**GIVEN RECORDS**.

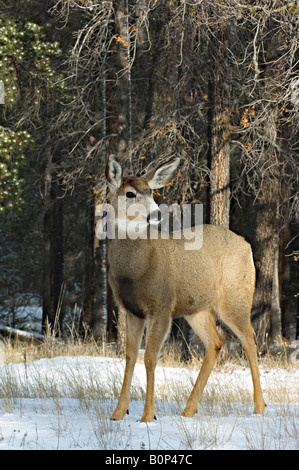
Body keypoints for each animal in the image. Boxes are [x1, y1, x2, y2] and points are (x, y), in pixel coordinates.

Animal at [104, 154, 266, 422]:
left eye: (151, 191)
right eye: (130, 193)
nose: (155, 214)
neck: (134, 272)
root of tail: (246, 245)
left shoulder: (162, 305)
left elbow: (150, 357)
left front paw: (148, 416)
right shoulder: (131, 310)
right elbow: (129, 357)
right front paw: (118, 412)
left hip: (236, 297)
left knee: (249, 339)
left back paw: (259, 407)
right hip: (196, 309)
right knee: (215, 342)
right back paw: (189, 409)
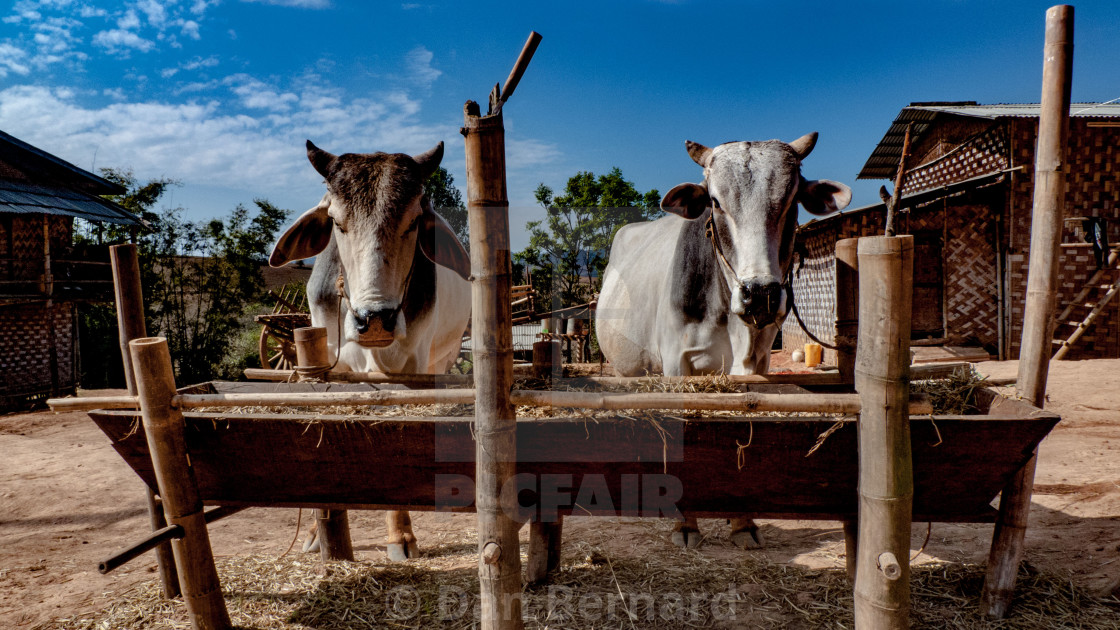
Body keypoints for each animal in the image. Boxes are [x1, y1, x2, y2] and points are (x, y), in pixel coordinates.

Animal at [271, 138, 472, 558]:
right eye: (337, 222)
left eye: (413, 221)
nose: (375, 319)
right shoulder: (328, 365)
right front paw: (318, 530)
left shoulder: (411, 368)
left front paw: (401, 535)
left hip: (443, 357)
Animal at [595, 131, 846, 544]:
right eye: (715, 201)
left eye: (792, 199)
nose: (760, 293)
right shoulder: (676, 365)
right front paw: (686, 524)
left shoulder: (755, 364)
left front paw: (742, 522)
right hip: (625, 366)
==
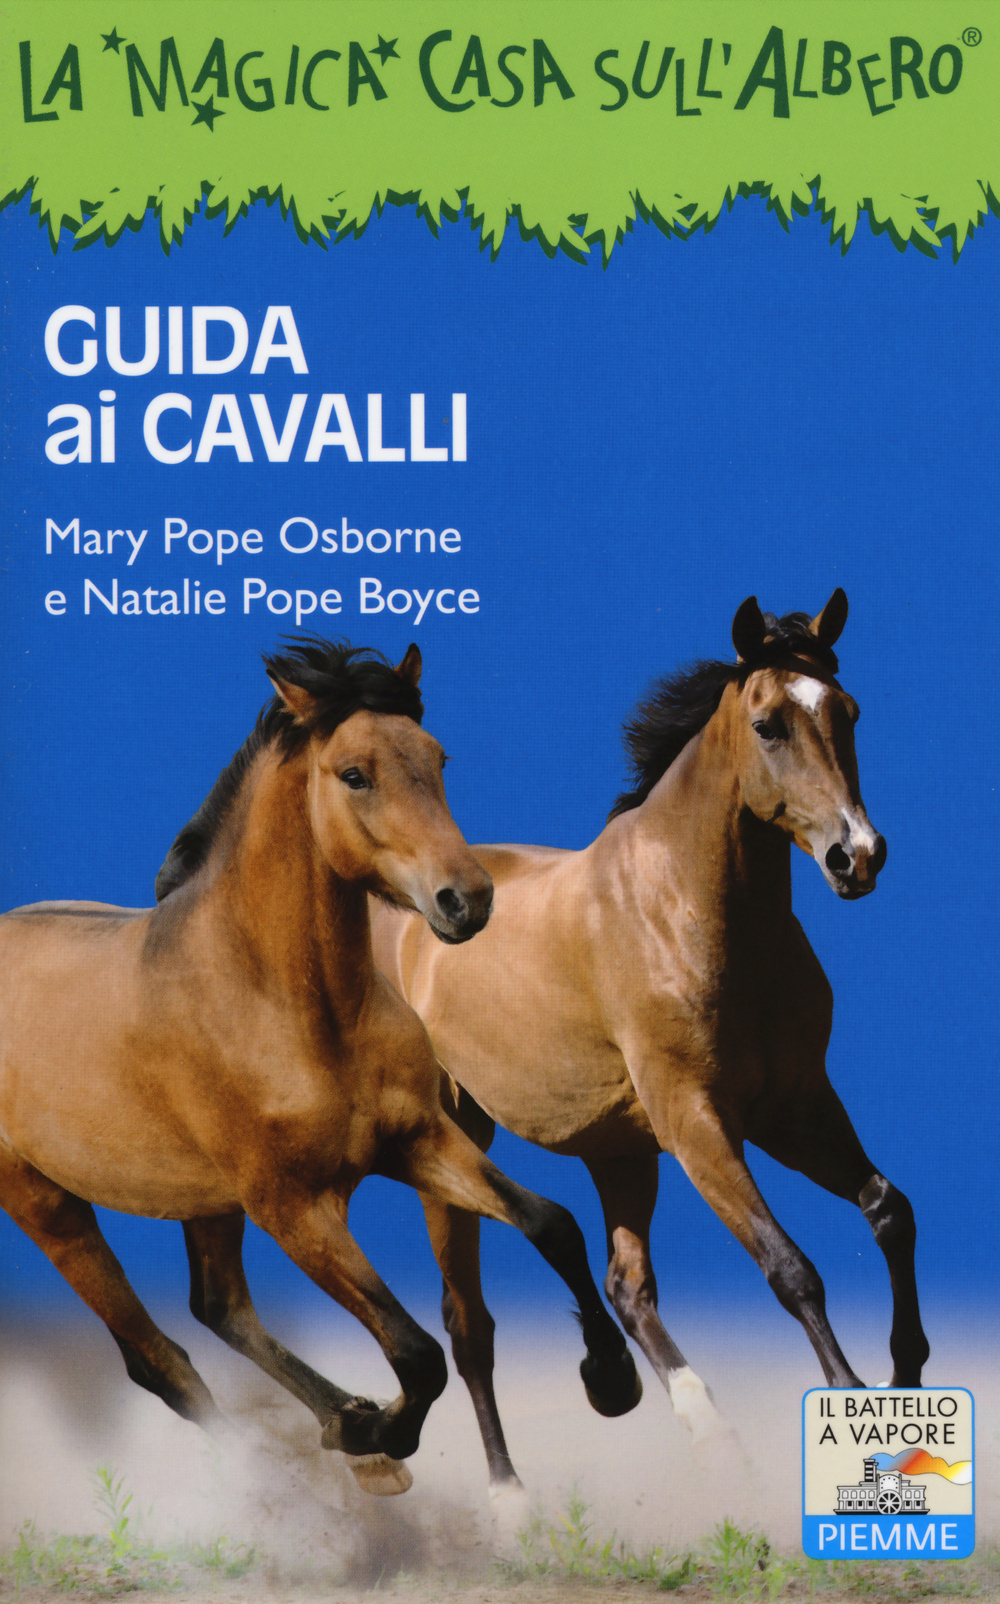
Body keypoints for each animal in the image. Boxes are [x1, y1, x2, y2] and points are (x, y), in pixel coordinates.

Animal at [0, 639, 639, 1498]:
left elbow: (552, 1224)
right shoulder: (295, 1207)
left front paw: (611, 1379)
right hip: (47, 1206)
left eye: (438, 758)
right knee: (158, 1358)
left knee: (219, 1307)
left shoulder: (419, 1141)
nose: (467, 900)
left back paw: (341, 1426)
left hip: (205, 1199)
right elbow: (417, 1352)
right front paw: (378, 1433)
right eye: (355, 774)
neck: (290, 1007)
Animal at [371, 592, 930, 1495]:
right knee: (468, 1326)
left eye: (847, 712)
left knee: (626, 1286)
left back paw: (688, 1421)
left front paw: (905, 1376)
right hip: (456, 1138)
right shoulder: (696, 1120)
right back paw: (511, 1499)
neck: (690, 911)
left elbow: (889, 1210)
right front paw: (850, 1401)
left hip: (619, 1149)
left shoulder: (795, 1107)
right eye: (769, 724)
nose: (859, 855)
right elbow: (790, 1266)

**ASSIGNED TASK**. In the entries above, find the line holding "right front paw: (318, 530)" and the line holding "right hip: (625, 366)", then retype exactly those two lines and every line between them, and nothing else.

**WORKED SOLUTION**.
right front paw: (318, 530)
left shoulder: (411, 368)
left front paw: (401, 535)
left hip: (443, 357)
Animal at [595, 131, 846, 544]:
right eye: (715, 201)
left eye: (792, 199)
nose: (760, 293)
right shoulder: (676, 365)
right front paw: (686, 524)
left shoulder: (755, 364)
left front paw: (742, 522)
right hip: (625, 366)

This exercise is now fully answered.